Variation in how procedures are reimbursed creates wasteful spending and drives up costs across the U.S., according to Richard Slusky, who shared his viewpoint on HealthAffairs.
Five takeaways:
1. There is significant variation in prices paid for the same procedure. For instance, in 2011, commercial payments for a colonoscopy in New Jersey ranged from $200 in a physician's office to about $3,750 in a hospital.
2. On average, four large national insurers paid 147 percent of Medicare in Miami, according to a 2010 study. Those same four insurers paid 210 percent of Medicare in San Francisco. In some cases, hospitals received more than seven times the amount Medicare paid for outpatient services.
3. Payment variations may be a result of providers' market power over commercial payers. Another theory is that health systems charge private insurers more to recoup losses from public payers.

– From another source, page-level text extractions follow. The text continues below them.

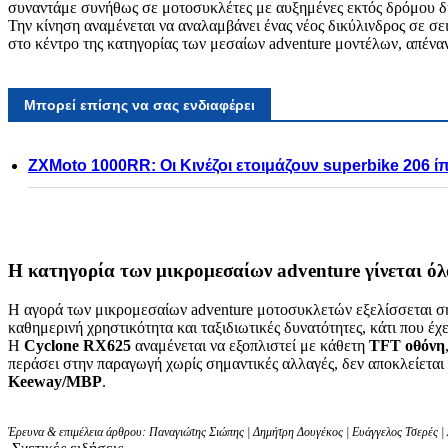
συναντάμε συνήθως σε μοτοσυκλέτες με αυξημένες εκτός δρόμου δ
Την κίνηση αναμένεται να αναλαμβάνει ένας νέος δικύλινδρος σε σε
στο κέντρο της κατηγορίας των μεσαίων adventure μοντέλων, απέναν
Μπορεί επίσης να σας ενδιαφέρει
ZXMoto 1000RR: Οι Κινέζοι ετοιμάζουν superbike 206 
Η κατηγορία των μικρομεσαίων adventure γίνεται όλ
Η αγορά των μικρομεσαίων adventure μοτοσυκλετών εξελίσσεται σή
καθημερινή χρηστικότητα και ταξιδιωτικές δυνατότητες, κάτι που έχ
Η
Cyclone RX625
αναμένεται να εξοπλιστεί με κάθετη
TFT οθόνη
περάσει στην παραγωγή χωρίς σημαντικές αλλαγές, δεν αποκλείεται
Keeway/MBP
.
Έρευνα & επιμέλεια άρθρου: Παναγιώτης Σιώπης | Δημήτρη Δουγέκος | Ευάγγελος Τσερές | 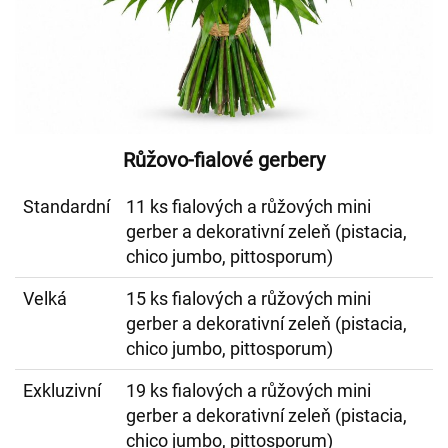
Růžovo-fialové gerbery
Standardní
11 ks fialových a růžových mini
gerber a dekorativní zeleň (pistacia,
chico jumbo, pittosporum)
Velká
15 ks fialových a růžových mini
gerber a dekorativní zeleň (pistacia,
chico jumbo, pittosporum)
Exkluzivní
19 ks fialových a růžových mini
gerber a dekorativní zeleň (pistacia,
chico jumbo, pittosporum)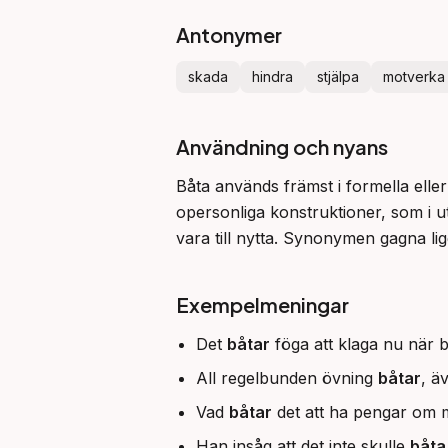
Antonymer
skada
hindra
stjälpa
motverka
Användning och nyans
Båta används främst i formella elle
opersonliga konstruktioner, som i u
vara till nytta. Synonymen gagna ligg
Exempelmeningar
Det
båtar
föga att klaga nu när be
All regelbunden övning
båtar
, ä
Vad
båtar
det att ha pengar om 
Han insåg att det inte skulle
båta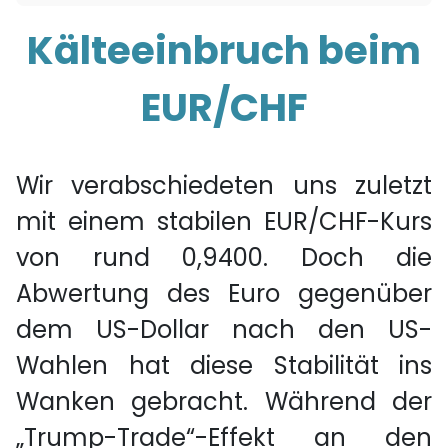
Kälteeinbruch beim
EUR/CHF
Wir verabschiedeten uns zuletzt
mit einem stabilen EUR/CHF-Kurs
von rund 0,9400. Doch die
Abwertung des Euro gegenüber
dem US-Dollar nach den US-
Wahlen hat diese Stabilität ins
Wanken gebracht. Während der
„Trump-Trade“-Effekt an den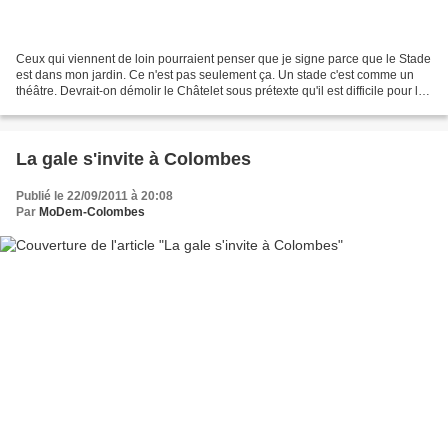
Ceux qui viennent de loin pourraient penser que je signe parce que le Stade
est dans mon jardin. Ce n'est pas seulement ça. Un stade c'est comme un
théâtre. Devrait-on démolir le Châtelet sous prétexte qu'il est difficile pour les
spectateurs de se garer...
La gale s'invite à Colombes
Publié le 22/09/2011 à 20:08
Par
MoDem-Colombes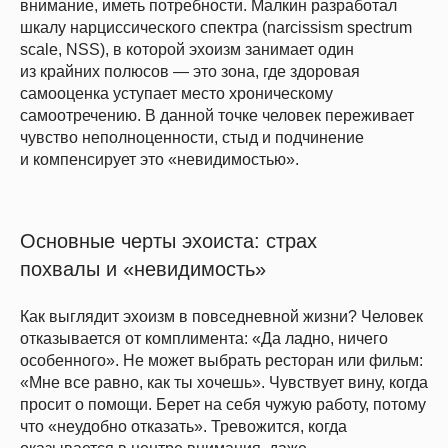
внимание, иметь потребности. Малкин разработал
шкалу нарциссического спектра (narcissism spectrum
scale, NSS), в которой эхоизм занимает один
из крайних полюсов — это зона, где здоровая
самооценка уступает место хроническому
самоотречению. В данной точке человек переживает
чувство неполноценности, стыд и подчинение
и компенсирует это «невидимостью».
Основные черты эхоиста: страх
похвалы и «невидимость»
Как выглядит эхоизм в повседневной жизни? Человек
отказывается от комплимента: «Да ладно, ничего
особенного». Не может выбрать ресторан или фильм:
«Мне все равно, как ты хочешь». Чувствует вину, когда
просит о помощи. Берет на себя чужую работу, потому
что «неудобно отказать». Тревожится, когда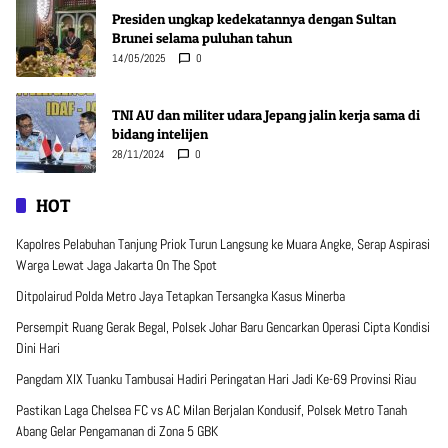
Presiden ungkap kedekatannya dengan Sultan
Brunei selama puluhan tahun
14/05/2025
0
TNI AU dan militer udara Jepang jalin kerja sama di
bidang intelijen
28/11/2024
0
HOT
Kapolres Pelabuhan Tanjung Priok Turun Langsung ke Muara Angke, Serap Aspirasi
Warga Lewat Jaga Jakarta On The Spot
Ditpolairud Polda Metro Jaya Tetapkan Tersangka Kasus Minerba
Persempit Ruang Gerak Begal, Polsek Johar Baru Gencarkan Operasi Cipta Kondisi
Dini Hari
Pangdam XIX Tuanku Tambusai Hadiri Peringatan Hari Jadi Ke-69 Provinsi Riau
Pastikan Laga Chelsea FC vs AC Milan Berjalan Kondusif, Polsek Metro Tanah
Abang Gelar Pengamanan di Zona 5 GBK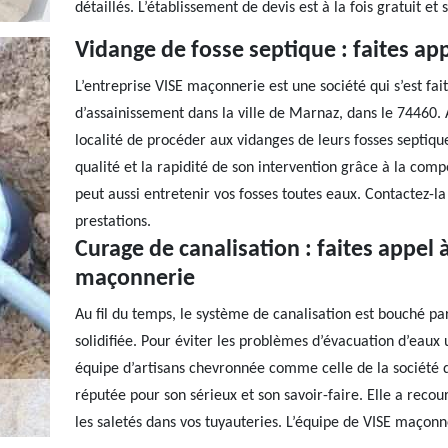
détaillés. L’établissement de devis est à la fois gratuit e
Vidange de fosse septique : faites ap
L’entreprise VISE maçonnerie est une société qui s’est fai
d’assainissement dans la ville de Marnaz, dans le 74460. 
localité de procéder aux vidanges de leurs fosses septique
qualité et la rapidité de son intervention grâce à la comp
peut aussi entretenir vos fosses toutes eaux. Contactez-l
prestations.
Curage de canalisation : faites appel 
maçonnerie
Au fil du temps, le système de canalisation est bouché par
solidifiée. Pour éviter les problèmes d’évacuation d’eaux u
équipe d’artisans chevronnée comme celle de la société 
réputée pour son sérieux et son savoir-faire. Elle a recou
les saletés dans vos tuyauteries. L’équipe de VISE maçonn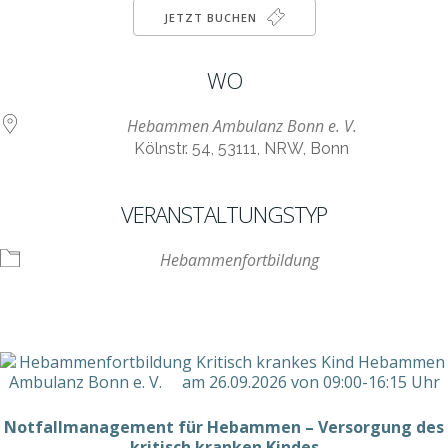
JETZT BUCHEN
WO
Hebammen Ambulanz Bonn e. V.
Kölnstr. 54, 53111, NRW, Bonn
VERANSTALTUNGSTYP
Hebammenfortbildung
Notfallmanagement für Hebammen – Versorgung des
kritisch kranken Kindes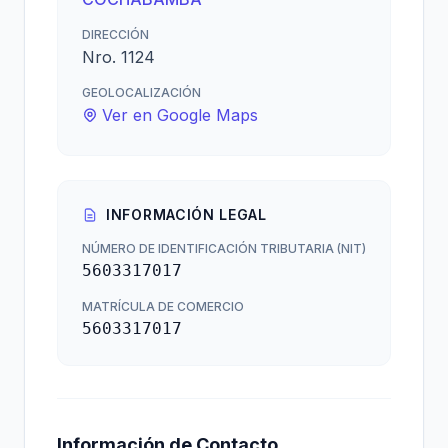
DIRECCIÓN
Nro. 1124
GEOLOCALIZACIÓN
Ver en Google Maps
INFORMACIÓN LEGAL
NÚMERO DE IDENTIFICACIÓN TRIBUTARIA (NIT)
5603317017
MATRÍCULA DE COMERCIO
5603317017
Información de Contacto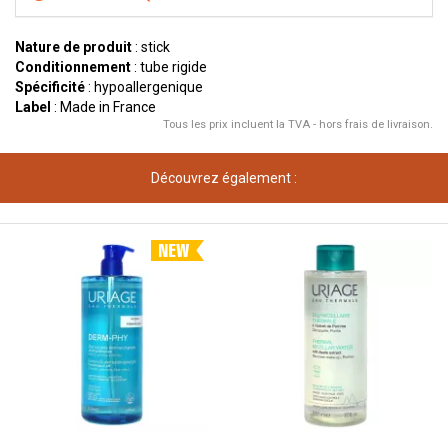
Nature de produit
: stick
Conditionnement
: tube rigide
Spécificité
: hypoallergenique
Label
: Made in France
Tous les prix incluent la TVA - hors frais de livraison.
Découvrez également :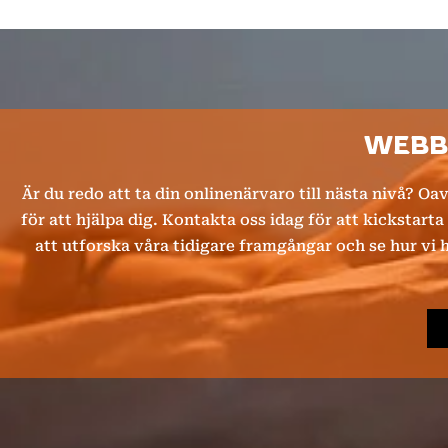
WEBBA
Är du redo att ta din onlinenärvaro till nästa nivå? Oav
för att hjälpa dig. Kontakta oss idag för att kickstarta
att utforska våra tidigare framgångar och se hur vi h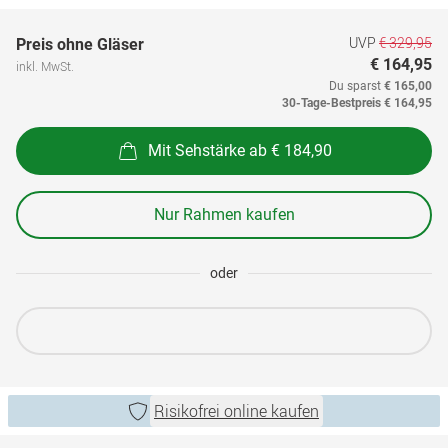
UVP
€ 329,95
Preis ohne Gläser
€ 164,95
inkl. MwSt.
Du sparst
€ 165,00
30-Tage-Bestpreis
€ 164,95
Mit Sehstärke ab € 184,90
Nur Rahmen kaufen
oder
Risikofrei online kaufen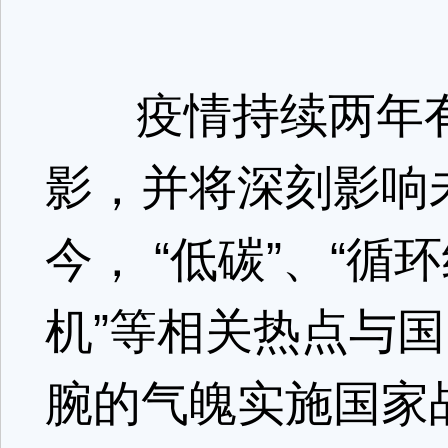
疫情持续两年有
影，并将深刻影响未
今， “低碳”、“循
机”等相关热点与
腕的气魄实施国家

4. In any case, "This variability and complexity in how healthcare services are reimbursed suggests that billions of dollars in payments to healthcare providers have little or no relationship to the underlying value or cost of those services, adds significant, unnecessary costs to the healthcare market, and makes price comparisons difficult for consumers," Mr. Slusky said.
5. Mr. Slusky proposed a solution: using current Medicare methodology as a framework to determine uniform payment rates for all healthcare services. He suggested establishing a regulatory body that would analyze payment rates and establish limits on payers' reimbursement for certain services. This proposal wouldn't involve eliminating private insurers or increasing costs for public insurers, Mr. Slusky said.